Lalu, Ahmad Sofian menerangkan saat ini jumlah pelaporan konten kekerasan dan pelecehan seksual terbanyak di dunia adalah negara Belanda, yang artinya kesadaran masyarakat disana cukup tinggi.
“Kita lihat dari penyebarannya, Belanda merupakan negara dengan jumlah pelaporan dengan konten kekerasan dan pelecehan seksual anak terbanyak di dunia. Jumlahnya setara dengan 32% dari seluruh konten terkait yang tersebar secara global. Bisa jadi bukan karena kasusnya yang banyak tetapi ada kesadaran tinggi di masyarakat Belanda,” terangnya.
Terakhir, Ia merekomendasikan beberapa poin penting untuk mengurangi eksploitasi di negara-negara berkembang termasuk Indonesia.

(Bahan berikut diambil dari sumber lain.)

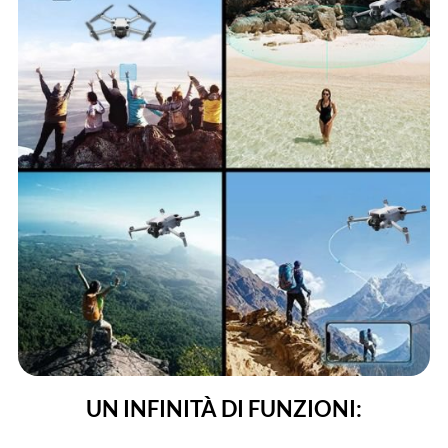
UN INFINITÀ DI FUNZIONI: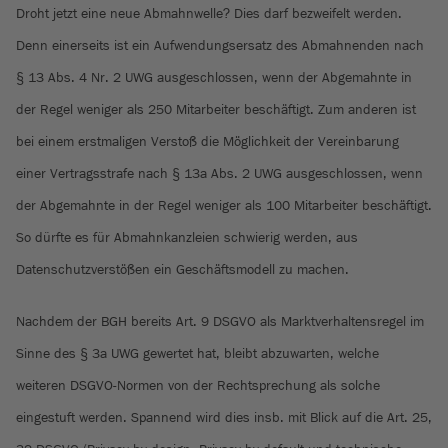
Droht jetzt eine neue Abmahnwelle? Dies darf bezweifelt werden.
Denn einerseits ist ein Aufwendungsersatz des Abmahnenden nach
§ 13 Abs. 4 Nr. 2 UWG ausgeschlossen, wenn der Abgemahnte in
der Regel weniger als 250 Mitarbeiter beschäftigt. Zum anderen ist
bei einem erstmaligen Verstoß die Möglichkeit der Vereinbarung
einer Vertragsstrafe nach § 13a Abs. 2 UWG ausgeschlossen, wenn
der Abgemahnte in der Regel weniger als 100 Mitarbeiter beschäftigt.
So dürfte es für Abmahnkanzleien schwierig werden, aus
Datenschutzverstößen ein Geschäftsmodell zu machen.
Nachdem der BGH bereits Art. 9 DSGVO als Marktverhaltensregel im
Sinne des § 3a UWG gewertet hat, bleibt abzuwarten, welche
weiteren DSGVO-Normen von der Rechtsprechung als solche
eingestuft werden. Spannend wird dies insb. mit Blick auf die Art. 25,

“Poin pentingnya, pertama bagaimana kita bisa segera menyiapkan perangkat hukum untuk bisa menanggulangi konten-konten yang menyebar secara daring. Kedua, bagaimana penyelenggara sistem elektronik agar memiliki kemampuan dalam mengenali konten-konten yang mengandung pencabulan dan memiliki kebijakan untuk melakukan penghapusan tanpa harus diminta oleh siapapun, sepanjang konten tersebut mengandung kekerasan seksual, pencabulan ataupun pornografi,” tutup Ahmad Sofian. [nfa]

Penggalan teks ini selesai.